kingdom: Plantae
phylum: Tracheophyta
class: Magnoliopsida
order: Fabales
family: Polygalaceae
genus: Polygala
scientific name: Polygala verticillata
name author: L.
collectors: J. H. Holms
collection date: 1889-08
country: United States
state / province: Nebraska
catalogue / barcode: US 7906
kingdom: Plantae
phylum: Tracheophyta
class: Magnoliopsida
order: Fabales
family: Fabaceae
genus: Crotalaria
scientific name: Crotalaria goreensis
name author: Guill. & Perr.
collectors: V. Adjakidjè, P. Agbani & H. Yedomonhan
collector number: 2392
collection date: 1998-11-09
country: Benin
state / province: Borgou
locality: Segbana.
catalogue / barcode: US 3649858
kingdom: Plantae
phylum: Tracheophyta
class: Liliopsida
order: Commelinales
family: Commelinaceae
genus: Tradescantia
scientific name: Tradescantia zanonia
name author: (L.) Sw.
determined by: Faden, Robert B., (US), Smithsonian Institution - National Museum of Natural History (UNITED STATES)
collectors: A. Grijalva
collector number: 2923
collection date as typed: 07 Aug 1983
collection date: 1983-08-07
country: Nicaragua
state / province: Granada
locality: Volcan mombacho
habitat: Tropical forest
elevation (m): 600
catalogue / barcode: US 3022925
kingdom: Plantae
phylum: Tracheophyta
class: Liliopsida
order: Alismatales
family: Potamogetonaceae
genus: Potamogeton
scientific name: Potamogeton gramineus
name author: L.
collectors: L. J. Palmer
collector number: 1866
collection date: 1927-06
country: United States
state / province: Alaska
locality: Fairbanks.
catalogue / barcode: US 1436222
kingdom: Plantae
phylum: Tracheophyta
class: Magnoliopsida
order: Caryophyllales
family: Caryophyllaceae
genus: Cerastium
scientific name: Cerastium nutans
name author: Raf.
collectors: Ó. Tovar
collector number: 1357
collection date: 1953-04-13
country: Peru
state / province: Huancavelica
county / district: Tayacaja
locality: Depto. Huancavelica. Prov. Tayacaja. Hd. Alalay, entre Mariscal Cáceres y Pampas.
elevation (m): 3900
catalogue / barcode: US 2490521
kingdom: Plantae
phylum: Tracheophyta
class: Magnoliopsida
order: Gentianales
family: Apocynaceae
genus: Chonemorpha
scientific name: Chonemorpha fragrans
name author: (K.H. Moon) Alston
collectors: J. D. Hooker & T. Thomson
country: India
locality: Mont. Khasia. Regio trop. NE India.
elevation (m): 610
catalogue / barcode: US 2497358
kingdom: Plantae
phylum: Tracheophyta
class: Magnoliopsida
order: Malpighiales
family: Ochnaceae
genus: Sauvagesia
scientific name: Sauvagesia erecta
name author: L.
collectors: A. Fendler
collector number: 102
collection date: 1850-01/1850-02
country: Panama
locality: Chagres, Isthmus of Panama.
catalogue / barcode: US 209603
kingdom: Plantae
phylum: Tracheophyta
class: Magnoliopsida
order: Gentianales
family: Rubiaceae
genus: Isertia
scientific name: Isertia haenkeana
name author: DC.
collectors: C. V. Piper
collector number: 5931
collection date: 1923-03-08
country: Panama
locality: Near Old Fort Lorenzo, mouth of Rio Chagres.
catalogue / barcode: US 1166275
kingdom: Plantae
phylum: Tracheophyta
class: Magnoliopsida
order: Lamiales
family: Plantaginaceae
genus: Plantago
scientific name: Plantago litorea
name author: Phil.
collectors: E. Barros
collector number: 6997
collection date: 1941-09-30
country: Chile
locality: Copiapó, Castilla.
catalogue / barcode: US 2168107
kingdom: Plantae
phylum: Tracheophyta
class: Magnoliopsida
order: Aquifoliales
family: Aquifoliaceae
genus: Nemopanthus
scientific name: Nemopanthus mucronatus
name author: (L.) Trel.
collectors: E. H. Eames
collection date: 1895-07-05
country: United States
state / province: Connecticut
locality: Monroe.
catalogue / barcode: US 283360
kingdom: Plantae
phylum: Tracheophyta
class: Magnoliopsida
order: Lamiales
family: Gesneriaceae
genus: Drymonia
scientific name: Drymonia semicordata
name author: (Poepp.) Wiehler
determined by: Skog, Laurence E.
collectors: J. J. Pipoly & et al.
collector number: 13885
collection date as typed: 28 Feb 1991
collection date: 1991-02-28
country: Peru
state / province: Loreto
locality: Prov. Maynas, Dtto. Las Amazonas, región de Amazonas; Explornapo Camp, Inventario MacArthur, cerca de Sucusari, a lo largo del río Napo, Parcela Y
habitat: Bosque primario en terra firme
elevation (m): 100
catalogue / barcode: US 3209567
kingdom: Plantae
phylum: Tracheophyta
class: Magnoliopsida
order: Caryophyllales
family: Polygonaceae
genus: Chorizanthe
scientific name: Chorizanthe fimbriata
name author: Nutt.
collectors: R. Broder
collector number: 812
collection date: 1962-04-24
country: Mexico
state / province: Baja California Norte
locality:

**Task to complete:** Copy out every line of the records above, keeping each one word for word.

**Finished task:**
kingdom: Plantae
phylum: Tracheophyta
class: Magnoliopsida
order: Fabales
family: Polygalaceae
genus: Polygala
scientific name: Polygala verticillata
name author: L.
collectors: J. H. Holms
collection date: 1889-08
country: United States
state / province: Nebraska
catalogue / barcode: US 7906
kingdom: Plantae
phylum: Tracheophyta
class: Magnoliopsida
order: Fabales
family: Fabaceae
genus: Crotalaria
scientific name: Crotalaria goreensis
name author: Guill. & Perr.
collectors: V. Adjakidjè, P. Agbani & H. Yedomonhan
collector number: 2392
collection date: 1998-11-09
country: Benin
state / province: Borgou
locality: Segbana.
catalogue / barcode: US 3649858
kingdom: Plantae
phylum: Tracheophyta
class: Liliopsida
order: Commelinales
family: Commelinaceae
genus: Tradescantia
scientific name: Tradescantia zanonia
name author: (L.) Sw.
determined by: Faden, Robert B., (US), Smithsonian Institution - National Museum of Natural History (UNITED STATES)
collectors: A. Grijalva
collector number: 2923
collection date as typed: 07 Aug 1983
collection date: 1983-08-07
country: Nicaragua
state / province: Granada
locality: Volcan mombacho
habitat: Tropical forest
elevation (m): 600
catalogue / barcode: US 3022925
kingdom: Plantae
phylum: Tracheophyta
class: Liliopsida
order: Alismatales
family: Potamogetonaceae
genus: Potamogeton
scientific name: Potamogeton gramineus
name author: L.
collectors: L. J. Palmer
collector number: 1866
collection date: 1927-06
country: United States
state / province: Alaska
locality: Fairbanks.
catalogue / barcode: US 1436222
kingdom: Plantae
phylum: Tracheophyta
class: Magnoliopsida
order: Caryophyllales
family: Caryophyllaceae
genus: Cerastium
scientific name: Cerastium nutans
name author: Raf.
collectors: Ó. Tovar
collector number: 1357
collection date: 1953-04-13
country: Peru
state / province: Huancavelica
county / district: Tayacaja
locality: Depto. Huancavelica. Prov. Tayacaja. Hd. Alalay, entre Mariscal Cáceres y Pampas.
elevation (m): 3900
catalogue / barcode: US 2490521
kingdom: Plantae
phylum: Tracheophyta
class: Magnoliopsida
order: Gentianales
family: Apocynaceae
genus: Chonemorpha
scientific name: Chonemorpha fragrans
name author: (K.H. Moon) Alston
collectors: J. D. Hooker & T. Thomson
country: India
locality: Mont. Khasia. Regio trop. NE India.
elevation (m): 610
catalogue / barcode: US 2497358
kingdom: Plantae
phylum: Tracheophyta
class: Magnoliopsida
order: Malpighiales
family: Ochnaceae
genus: Sauvagesia
scientific name: Sauvagesia erecta
name author: L.
collectors: A. Fendler
collector number: 102
collection date: 1850-01/1850-02
country: Panama
locality: Chagres, Isthmus of Panama.
catalogue / barcode: US 209603
kingdom: Plantae
phylum: Tracheophyta
class: Magnoliopsida
order: Gentianales
family: Rubiaceae
genus: Isertia
scientific name: Isertia haenkeana
name author: DC.
collectors: C. V. Piper
collector number: 5931
collection date: 1923-03-08
country: Panama
locality: Near Old Fort Lorenzo, mouth of Rio Chagres.
catalogue / barcode: US 1166275
kingdom: Plantae
phylum: Tracheophyta
class: Magnoliopsida
order: Lamiales
family: Plantaginaceae
genus: Plantago
scientific name: Plantago litorea
name author: Phil.
collectors: E. Barros
collector number: 6997
collection date: 1941-09-30
country: Chile
locality: Copiapó, Castilla.
catalogue / barcode: US 2168107
kingdom: Plantae
phylum: Tracheophyta
class: Magnoliopsida
order: Aquifoliales
family: Aquifoliaceae
genus: Nemopanthus
scientific name: Nemopanthus mucronatus
name author: (L.) Trel.
collectors: E. H. Eames
collection date: 1895-07-05
country: United States
state / province: Connecticut
locality: Monroe.
catalogue / barcode: US 283360
kingdom: Plantae
phylum: Tracheophyta
class: Magnoliopsida
order: Lamiales
family: Gesneriaceae
genus: Drymonia
scientific name: Drymonia semicordata
name author: (Poepp.) Wiehler
determined by: Skog, Laurence E.
collectors: J. J. Pipoly & et al.
collector number: 13885
collection date as typed: 28 Feb 1991
collection date: 1991-02-28
country: Peru
state / province: Loreto
locality: Prov. Maynas, Dtto. Las Amazonas, región de Amazonas; Explornapo Camp, Inventario MacArthur, cerca de Sucusari, a lo largo del río Napo, Parcela Y
habitat: Bosque primario en terra firme
elevation (m): 100
catalogue / barcode: US 3209567
kingdom: Plantae
phylum: Tracheophyta
class: Magnoliopsida
order: Caryophyllales
family: Polygonaceae
genus: Chorizanthe
scientific name: Chorizanthe fimbriata
name author: Nutt.
collectors: R. Broder
collector number: 812
collection date: 1962-04-24
country: Mexico
state / province: Baja California Norte
locality:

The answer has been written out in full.